Scheme for construction of VAC–loxP–GFP–BAC. The plasmid pMBO1374–loxP was constructed by addition of a synthetic oligonucleotide containing a loxP site between the NotI and SacII sites of pMBO1374. pMBO1374–loxP–TK_RL was derived from pMBO1374–loxP by insertion of a BamHI fragment containing the inverted halves of the TK gene, separated by a SphI site. pMBO1374–loxP–TK_RL was then cleaved with NotI and ligated to a NotI fragment containing the VAC P7.5 promoter regulating GFP to form pMBO1374–loxP–GFP–loxP–TK_RL. The latter plasmid was cleaved with SphI to form a linear DNA flanked by the left and right halves of the TK gene, which was transfected into cells that were infected with either VAC strain WR or ts21 at 37°C or 31°C, respectively, to allow homologous recombination. VAC–loxP–GFP–BAC was isolated by TK-negative selection, and plaques exhibiting green fluorescence were picked several times in succession. The recombinant virus was called WR–loxP–GFP–BAC or ts21–loxP–GFP–BAC, depending on the parental virus strain.

Fig 2.

Representation of the action of Cre on head-to-head, tail-to-tail, and head-to-tail concatemers. B and C represent the terminal HindIII fragments of the VAC genome. CC, BB, and CB represent head-to-head, tail-to-tail, and head-to-tail concatemer junctions, respectively. Because of the orientation of the loxP sites, excision, and circularization of a complete viral genome only occurs with head-to-tail junctions.

Fig 3.

Screening of bacterial colonies for VAC–BACs. After transformation of E. coli with DNA from cells infected with ts21–loxP–GFP–BAC in the presence of Cre, individual colonies were screened by hybridization to ³²P-labeled probes containing DNA from the HindIII C and B terminal fragments of the VAC genome. Colonies number 5, 13, 16, 22, 34, 51, and 59 reacted with the C probe and, except for number 16, reacted with the B probe.

Fig 4.

The terminal HindIII C and B sequences of VAC DNA are fused in the VAC–BAC. Representations of the linear VAC genome and circular VAC–BAC DNA are shown in the upper left and right, respectively.
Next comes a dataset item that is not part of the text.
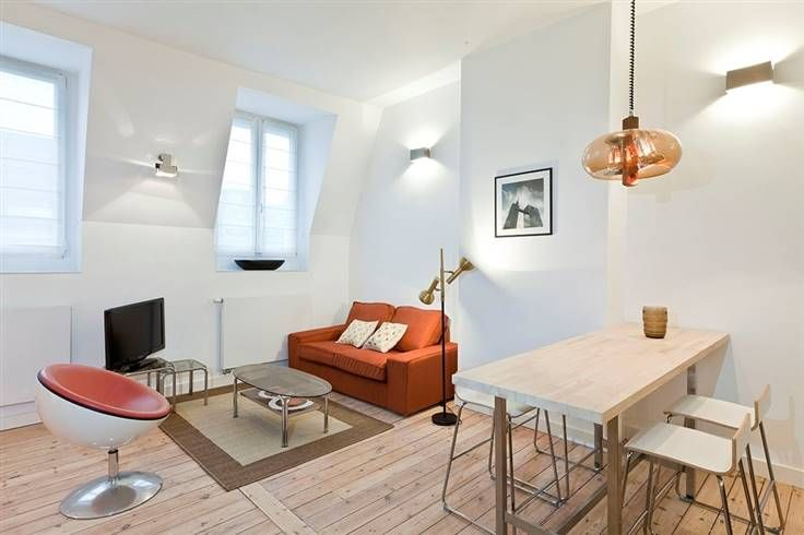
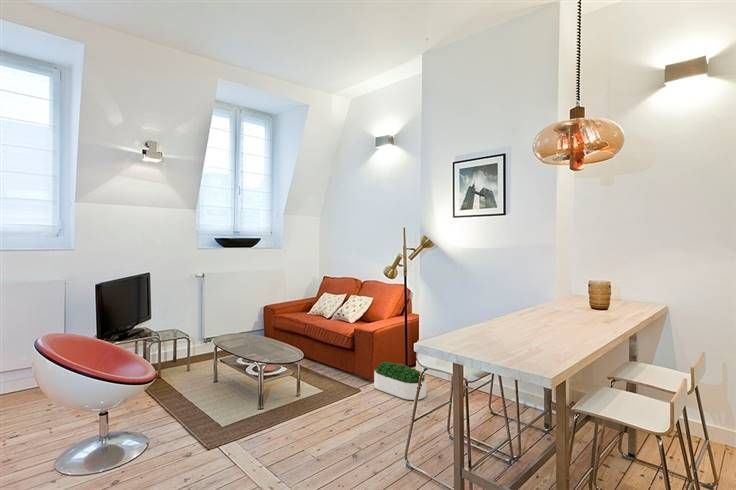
+ potted plant [373,361,427,401]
DNA from five VAC–BAC clones and that of VAC genomic DNA were digested with HindIII, resolved by agarose gel electrophoresis, transferred to a membrane and hybridized to ³²P-labeled probes containing sequences from the HindIII B or C fragment of the VAC genome. The B and C probes reacted with fragments of 30 and 22 kbp of VAC WR genomic DNA but with a 52-kbp fragment of the VAC–BACs.

Fig 5.

Detection of the concatemer junction fragment in VAC–BAC DNA. The hairpin terminus and concatemer junctions are represented in the left upper and lower portions of the figure. The sites of BstEII cleavage and the resulting size fragments are indicated. The boxes with vertical lines represent tandem repeat sequences. DNA from VAC (WR) and VAC–BAC number 5 were digested with BstEII, and the products were resolved by agarose gel electrophoresis, transferred to a membrane, and probed with ³²P-labeled DNA containing tandem repeat sequences located close to the two ends of the genome. An autoradioraph is shown on the right. m, is DNA size markers. The 1.3-kbp hairpin terminus was detected in WR DNA, and the 2.6-kbp concatemer junction in the VAC–BAC. The upper band in both the WR and #5 lanes was generated by cleavage at a distal BstEII site not shown in the diagram.

Fig 6.

Size and stability of VAC–BAC DNA. (A) DNA of VAC (WR), ts21–loxP–GFP–BAC (R) and numbered VAC–BACs were analyzed by pulsed-field gel electrophoresis. Similar bands (arrow) of approximately 200,000 bp were detected by ethidium bromide staining. Only a segment of the gel is shown. (B) The same DNA samples were digested with HindIII and analyzed by agarose gel electrophoresis. Note that the BC fragments of the VAC–BACs migrate with the A fragment. In addition, the J-size fragment of WR (lower arrow) is missing in ts21–loxP–GFP–BAC and all of the VAC–BACS because of inserted DNA. In VAC–BACs 5, 13, 34, and 51, the positions of the more slowly migrating J fragment containing BAC sequences is shown by the upper arrow. In ts21–loxP–GFP–BAC and VAC–BAC 22, the J fragment also contains the GFP gene, and therefore migrates more slowly and coincides with the next higher band.